▸ WHAT IS BEING ASKED:
Rewrite every line of the records, swapping "developed" for "processed" and keeping everything else the same. Leave the pictures out.

▸ LISTING:
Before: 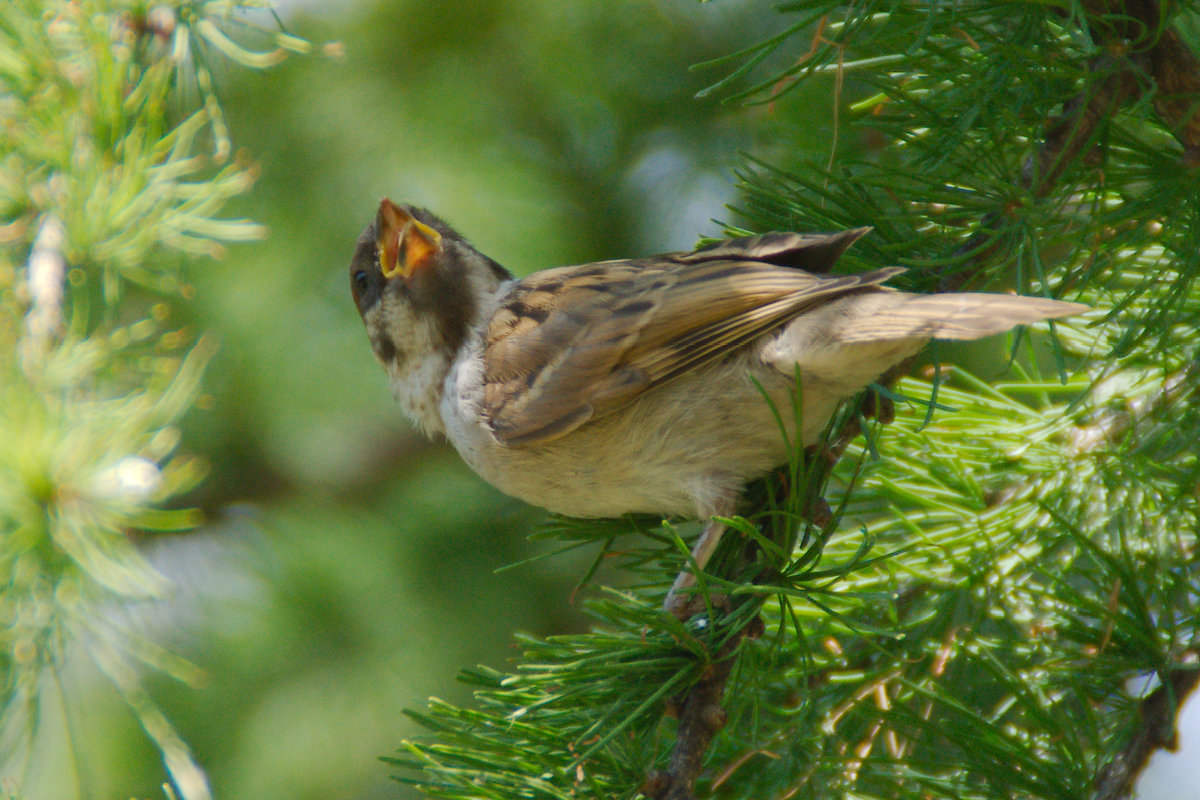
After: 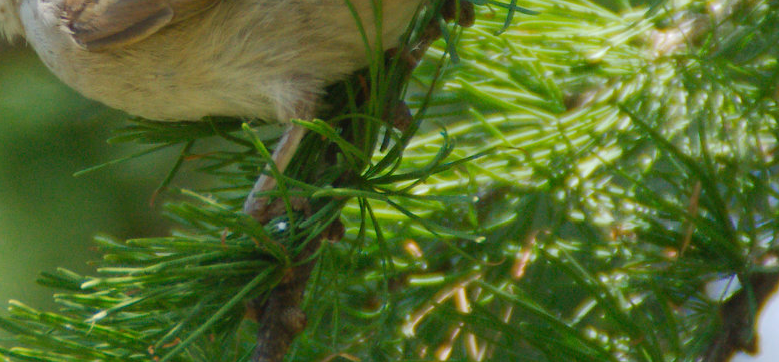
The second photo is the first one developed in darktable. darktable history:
crop and rotate: left 35.035%, top 49.736%, bottom 4.891%
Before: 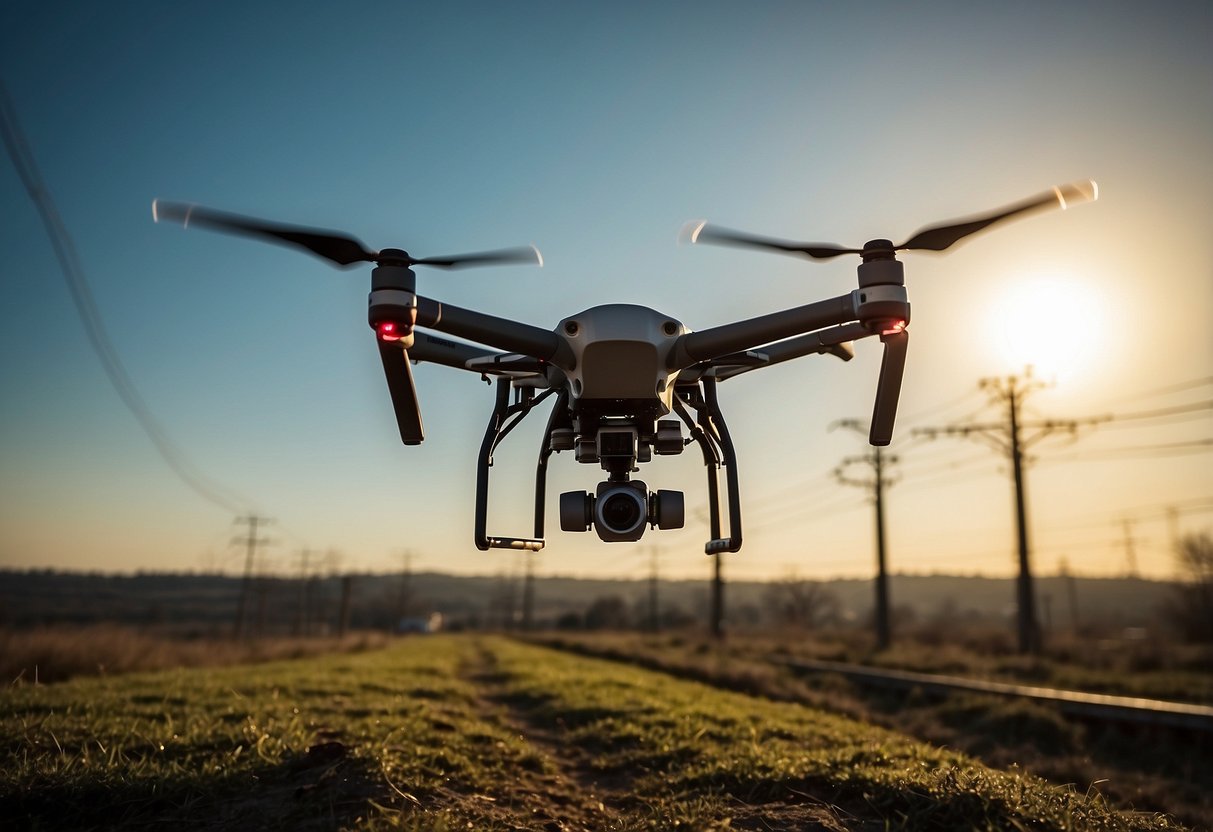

▸ WRITTEN ANSWER:
Before: 
After: 
The second photo is the first one processed in darktable. darktable history:
crop and rotate: left 35.035%, top 49.736%, bottom 4.891%
Before: 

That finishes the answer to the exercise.